INSTRUCTIONS FOR THE TASK >>
Locate each row below that contains the string "xmlns", and copy every such row in full.

SUPPLIED INFORMATION >>
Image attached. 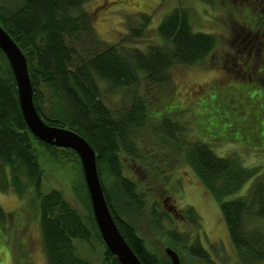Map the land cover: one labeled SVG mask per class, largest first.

---

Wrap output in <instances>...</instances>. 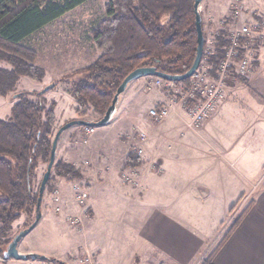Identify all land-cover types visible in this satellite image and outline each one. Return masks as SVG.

--

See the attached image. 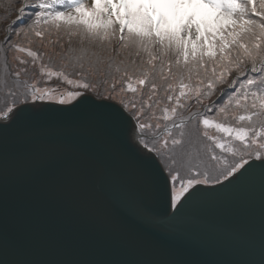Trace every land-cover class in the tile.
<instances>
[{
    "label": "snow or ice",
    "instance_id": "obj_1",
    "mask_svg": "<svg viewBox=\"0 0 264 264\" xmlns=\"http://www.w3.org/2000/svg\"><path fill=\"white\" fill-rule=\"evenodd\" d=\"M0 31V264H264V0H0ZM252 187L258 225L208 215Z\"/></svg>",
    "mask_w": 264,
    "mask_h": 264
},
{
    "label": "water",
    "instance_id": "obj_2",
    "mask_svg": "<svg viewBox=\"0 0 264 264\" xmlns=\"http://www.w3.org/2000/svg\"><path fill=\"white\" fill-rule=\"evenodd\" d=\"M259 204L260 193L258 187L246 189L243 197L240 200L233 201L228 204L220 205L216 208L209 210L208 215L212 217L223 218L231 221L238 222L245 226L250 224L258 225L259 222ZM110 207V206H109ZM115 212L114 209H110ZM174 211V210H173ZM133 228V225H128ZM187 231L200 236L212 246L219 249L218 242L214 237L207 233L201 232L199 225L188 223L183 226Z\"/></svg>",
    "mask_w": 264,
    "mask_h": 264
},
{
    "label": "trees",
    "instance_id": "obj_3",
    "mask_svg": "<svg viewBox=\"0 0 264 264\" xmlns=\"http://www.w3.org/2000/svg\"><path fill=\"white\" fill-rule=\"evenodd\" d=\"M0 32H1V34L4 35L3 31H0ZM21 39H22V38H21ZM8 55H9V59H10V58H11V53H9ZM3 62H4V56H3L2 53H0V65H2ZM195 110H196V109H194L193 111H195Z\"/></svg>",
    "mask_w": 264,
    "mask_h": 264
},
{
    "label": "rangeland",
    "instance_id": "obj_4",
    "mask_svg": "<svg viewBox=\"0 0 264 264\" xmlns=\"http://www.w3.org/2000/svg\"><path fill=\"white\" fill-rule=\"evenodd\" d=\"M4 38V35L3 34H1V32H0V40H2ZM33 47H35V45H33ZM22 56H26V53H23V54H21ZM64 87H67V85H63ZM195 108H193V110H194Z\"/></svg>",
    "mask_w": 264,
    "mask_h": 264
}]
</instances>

SOLUTION TO THIS EXERCISE >>
    "mask_svg": "<svg viewBox=\"0 0 264 264\" xmlns=\"http://www.w3.org/2000/svg\"><path fill=\"white\" fill-rule=\"evenodd\" d=\"M0 31V264H264V0H0ZM252 187L258 225L208 215Z\"/></svg>",
    "mask_svg": "<svg viewBox=\"0 0 264 264\" xmlns=\"http://www.w3.org/2000/svg\"><path fill=\"white\" fill-rule=\"evenodd\" d=\"M259 204L260 193L258 187L246 189L243 197L240 200L233 201L228 204L220 205L216 208L209 210L208 215L212 217L223 218L231 221L238 222L245 226L250 224L258 225L259 222ZM110 207V206H109ZM115 212L114 209H110ZM174 211V210H173ZM133 228V225H128ZM187 231L200 236L212 246L219 249L218 242L214 237L207 233L201 232L199 225L188 223L183 226Z\"/></svg>",
    "mask_svg": "<svg viewBox=\"0 0 264 264\" xmlns=\"http://www.w3.org/2000/svg\"><path fill=\"white\" fill-rule=\"evenodd\" d=\"M0 32H1V34L4 35L3 31H0ZM21 39H22V38H21ZM8 55H9V59H10V58H11V53H9ZM3 62H4V56H3L2 53H0V65H2ZM195 110H196V109H194L193 111H195Z\"/></svg>",
    "mask_svg": "<svg viewBox=\"0 0 264 264\" xmlns=\"http://www.w3.org/2000/svg\"><path fill=\"white\" fill-rule=\"evenodd\" d=\"M4 38V35L3 34H1V32H0V40H2ZM33 47H35V45H33ZM22 56H26V53H23V54H21ZM64 87H67V85H63ZM195 108H193V110H194Z\"/></svg>",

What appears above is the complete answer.